··· Исходный отрывок

И потому старые времена волнуют душу так приятно. И этим временам, этим ушедшим дням счастья открыто всё сердце. Образ каждого человека, даже промелькнувшего в той прежней жизни, волнует и греет, и к этим воспоминаниям все время возвращаюсь — просто не вылезаю из них.

Горовиц, гениальный пианист, когда он приезжал в Москву в 86-м году, на вопрос корреспондента, кто повлиял на него как музыканта, к удивлению спрашивавших, не назвал ни одного музыкального имени, а стал перечислять каких-то плотников, рыбаков, пекарей… Для него, гения музыки, было важно, кто сформировал его как личность. И именно там, где начинался он как личность, там начинался он и как божественный пианист.

Думаю, каждый из нас, необязательно только Горовиц, может сказать, кто повлиял на нас, на наше мировоззрение, в конечном итоге на наши мысли и чувства, во времена далёко ушедшего прошлого.

Среди многих людей, перед которыми я всегда в долгу, я вспоминаю Сашу Тарасова. Один мой друг и Сашкин тоже не так давно написал мне о том, что такой доброты, как у Сашки, он никогда не видел. Если бы мне довелось подписаться под этими словами, то я бы сразу схватил перо. Эти слова о Сашке, как мы всегда его звали, окрылили меня на то, чтобы засесть за компьютер и начать вспоминать. Вспоминать Сашку Тарасова.

······

Над чем работать:
• A. Выведите из отрывка о воспоминаниях всё, начиная со слов "И потому старые" и вплоть до слов "далёко ушедшего прошлого.".
• B. Объясните в одном–трех предложениях, почему, согласно отрывку о воспоминаниях, Горовиц на вопрос о том, кто на него повлиял, назвал плотников, рыбаков и пекарей, а не музыкантов.
• C. Продолжите, пожалуйста, отрывок о воспоминаниях с того места, где он заканчивается.

··· Предоставленные материалы

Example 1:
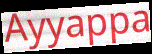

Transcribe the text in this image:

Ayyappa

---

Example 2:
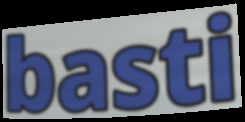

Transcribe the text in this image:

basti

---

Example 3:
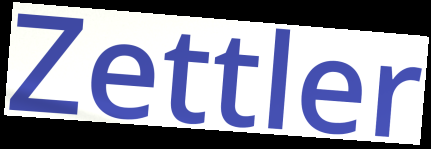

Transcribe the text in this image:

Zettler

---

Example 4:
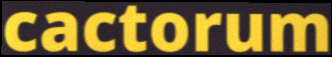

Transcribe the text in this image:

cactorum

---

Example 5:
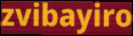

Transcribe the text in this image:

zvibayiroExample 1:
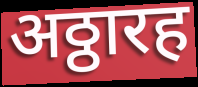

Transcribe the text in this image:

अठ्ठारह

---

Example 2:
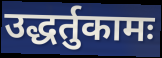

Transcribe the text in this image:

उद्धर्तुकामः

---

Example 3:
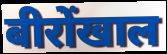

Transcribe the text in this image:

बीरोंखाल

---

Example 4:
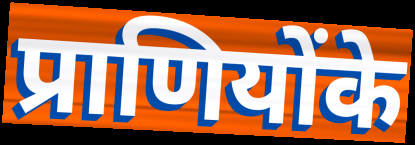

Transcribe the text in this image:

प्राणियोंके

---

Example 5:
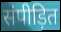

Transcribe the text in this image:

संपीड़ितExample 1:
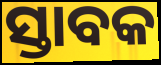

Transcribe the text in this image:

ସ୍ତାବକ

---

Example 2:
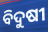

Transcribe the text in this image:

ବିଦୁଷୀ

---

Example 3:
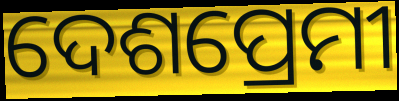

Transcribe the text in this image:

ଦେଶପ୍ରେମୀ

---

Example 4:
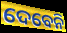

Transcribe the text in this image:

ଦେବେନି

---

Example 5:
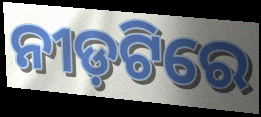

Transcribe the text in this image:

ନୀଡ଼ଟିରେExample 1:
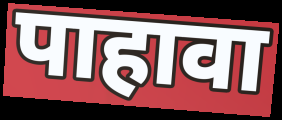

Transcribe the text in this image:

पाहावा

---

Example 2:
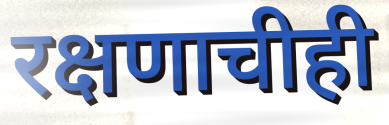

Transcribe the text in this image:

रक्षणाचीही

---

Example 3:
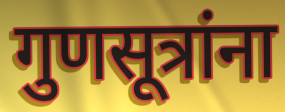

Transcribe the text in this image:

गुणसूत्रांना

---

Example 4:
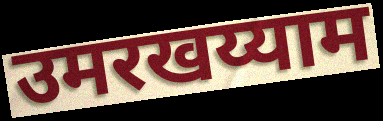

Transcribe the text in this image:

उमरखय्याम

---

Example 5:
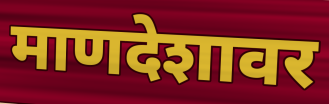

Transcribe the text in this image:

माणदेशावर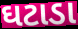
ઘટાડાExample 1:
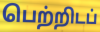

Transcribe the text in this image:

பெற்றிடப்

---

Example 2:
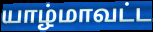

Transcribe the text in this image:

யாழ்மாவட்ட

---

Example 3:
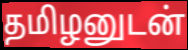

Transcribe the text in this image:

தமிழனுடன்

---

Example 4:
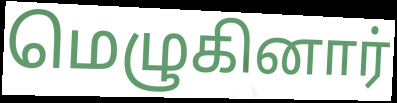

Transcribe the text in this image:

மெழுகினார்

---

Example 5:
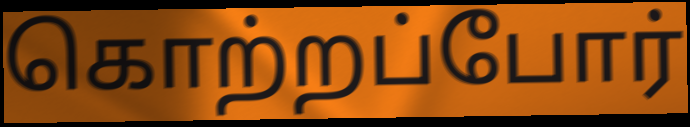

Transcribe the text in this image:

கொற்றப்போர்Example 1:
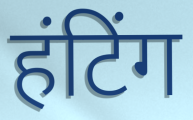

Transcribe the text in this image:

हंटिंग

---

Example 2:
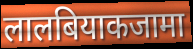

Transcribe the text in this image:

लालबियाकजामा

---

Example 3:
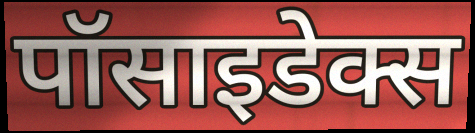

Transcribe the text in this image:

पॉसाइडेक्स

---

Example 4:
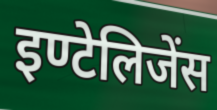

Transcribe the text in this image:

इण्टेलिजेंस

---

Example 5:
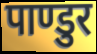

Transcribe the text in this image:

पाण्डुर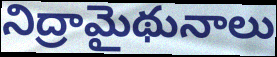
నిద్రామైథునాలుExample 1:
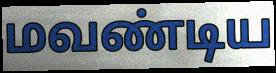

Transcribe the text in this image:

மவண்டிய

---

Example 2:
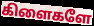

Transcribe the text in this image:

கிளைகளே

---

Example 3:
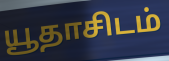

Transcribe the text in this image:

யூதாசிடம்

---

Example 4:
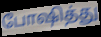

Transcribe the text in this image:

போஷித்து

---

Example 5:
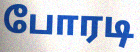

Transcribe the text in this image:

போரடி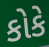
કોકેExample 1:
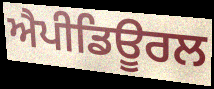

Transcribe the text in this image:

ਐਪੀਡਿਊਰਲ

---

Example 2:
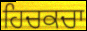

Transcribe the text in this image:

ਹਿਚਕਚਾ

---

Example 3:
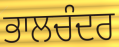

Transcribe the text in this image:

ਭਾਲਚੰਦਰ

······
··· Предоставленные материалы

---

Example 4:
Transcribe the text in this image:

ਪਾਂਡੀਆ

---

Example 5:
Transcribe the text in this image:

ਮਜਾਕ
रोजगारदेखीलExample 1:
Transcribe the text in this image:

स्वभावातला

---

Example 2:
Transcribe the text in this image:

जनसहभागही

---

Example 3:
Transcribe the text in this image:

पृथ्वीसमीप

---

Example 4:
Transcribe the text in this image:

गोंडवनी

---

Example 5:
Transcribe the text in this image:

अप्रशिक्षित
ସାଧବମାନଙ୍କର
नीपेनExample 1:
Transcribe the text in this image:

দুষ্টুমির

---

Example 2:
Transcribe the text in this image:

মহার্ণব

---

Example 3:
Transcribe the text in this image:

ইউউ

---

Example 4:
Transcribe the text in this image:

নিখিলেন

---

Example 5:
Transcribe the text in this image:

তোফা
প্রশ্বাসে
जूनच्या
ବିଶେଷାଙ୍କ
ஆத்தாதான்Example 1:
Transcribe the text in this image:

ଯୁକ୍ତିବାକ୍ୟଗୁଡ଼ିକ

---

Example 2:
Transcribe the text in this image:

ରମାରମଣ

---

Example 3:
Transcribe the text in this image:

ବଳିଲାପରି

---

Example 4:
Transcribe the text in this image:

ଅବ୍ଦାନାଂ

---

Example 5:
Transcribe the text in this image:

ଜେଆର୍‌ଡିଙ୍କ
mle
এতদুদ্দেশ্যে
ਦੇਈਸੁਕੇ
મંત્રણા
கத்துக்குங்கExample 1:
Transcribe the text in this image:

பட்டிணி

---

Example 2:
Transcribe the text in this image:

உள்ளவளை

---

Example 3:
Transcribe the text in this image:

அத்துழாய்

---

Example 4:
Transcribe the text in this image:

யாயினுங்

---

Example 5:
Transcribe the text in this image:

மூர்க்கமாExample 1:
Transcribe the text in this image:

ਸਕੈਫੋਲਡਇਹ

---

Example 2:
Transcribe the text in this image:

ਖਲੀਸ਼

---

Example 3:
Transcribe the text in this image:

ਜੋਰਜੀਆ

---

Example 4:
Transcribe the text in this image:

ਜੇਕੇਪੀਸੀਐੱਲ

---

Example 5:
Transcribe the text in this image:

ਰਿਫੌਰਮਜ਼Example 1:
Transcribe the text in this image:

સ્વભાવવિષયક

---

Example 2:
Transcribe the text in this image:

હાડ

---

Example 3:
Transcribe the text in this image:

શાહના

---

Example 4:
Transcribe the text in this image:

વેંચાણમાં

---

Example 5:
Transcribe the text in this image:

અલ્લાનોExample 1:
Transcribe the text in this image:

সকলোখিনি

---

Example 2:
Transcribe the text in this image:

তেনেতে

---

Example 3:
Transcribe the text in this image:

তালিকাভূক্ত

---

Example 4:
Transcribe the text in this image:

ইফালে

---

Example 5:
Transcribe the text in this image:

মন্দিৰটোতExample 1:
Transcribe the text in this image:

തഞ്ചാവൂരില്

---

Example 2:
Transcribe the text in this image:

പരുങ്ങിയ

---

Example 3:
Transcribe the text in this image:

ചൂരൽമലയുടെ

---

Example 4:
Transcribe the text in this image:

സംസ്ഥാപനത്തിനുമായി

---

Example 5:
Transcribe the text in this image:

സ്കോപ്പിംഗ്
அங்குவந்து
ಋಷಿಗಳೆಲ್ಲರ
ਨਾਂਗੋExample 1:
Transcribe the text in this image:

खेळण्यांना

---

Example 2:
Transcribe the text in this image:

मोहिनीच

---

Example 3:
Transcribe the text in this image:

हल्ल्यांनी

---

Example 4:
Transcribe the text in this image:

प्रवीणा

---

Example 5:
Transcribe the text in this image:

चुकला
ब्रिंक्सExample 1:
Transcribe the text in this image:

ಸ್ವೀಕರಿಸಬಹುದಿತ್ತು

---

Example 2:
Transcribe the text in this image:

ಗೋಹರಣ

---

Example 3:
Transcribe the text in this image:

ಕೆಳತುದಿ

······

Итоги упражнения:
• A.
И потому старые времена волнуют душу так приятно. И этим временам, этим ушедшим дням счастья открыто всё сердце. Образ каждого человека, даже промелькнувшего в той прежней жизни, волнует и греет, и к этим воспоминаниям все время возвращаюсь — просто не вылезаю из них.

Горовиц, гениальный пианист, когда он приезжал в Москву в 86-м году, на вопрос корреспондента, кто повлиял на него как музыканта, к удивлению спрашивавших, не назвал ни одного музыкального имени, а стал перечислять каких-то плотников, рыбаков, пекарей… Для него, гения музыки, было важно, кто сформировал его как личность. И именно там, где начинался он как личность, там начинался он и как божественный пианист.

Думаю, каждый из нас, необязательно только Горовиц, может сказать, кто повлиял на нас, на наше мировоззрение, в конечном итоге на наши мысли и чувства, во времена далёко ушедшего прошлого.

• B. Для Горовица было важно, кто сформировал его как личность. Там, где он начинался как личность, начинался он и как пианист.

• C.
Не будучи слишком религиозным, я уверен, что он уже знает, что пишу о нём, и каким-то жестом, прислушиваясь к моим словам, характерным жестом, закуривает сигаретку. И говорит мне, «ну что, друг, на посошок?» И пьём с ним, не закусывая.

Вообще-то, если придерживаться точных дат, я повстречал Сашу в январе 57-го года, когда играл в клубе на Гоголевском в первенстве Москвы среди мальчиков. То был навсегда запомнившийся турнир. Я не говорю о том, что в нём была сыграна моя партия с Серёжей Розенбергом, которую старое поколение шахматистов ещё помнит с такой ясностью.

А вот другое не знает никто. К последнему туру — игралось 10 туров — я заболел, простудился, температурил, и мама не хотела меня отпускать на игру. Мы жили совсем близко от клуба на Большой Молчановке, там, где стоит Дом Книги, около церквушки, и до клуба мне было шагать минут восемь. Мама категорически противилась тому, чтобы я шёл на игру. А я рвался в бой — так хотелось играть, так хотелось выиграть! Возможно потому, что я в том турнире играл весьма средненько. Я переломил маму. Она проводила меня до клуба. Внутрь она не вошла, всегда была страшно стеснительной.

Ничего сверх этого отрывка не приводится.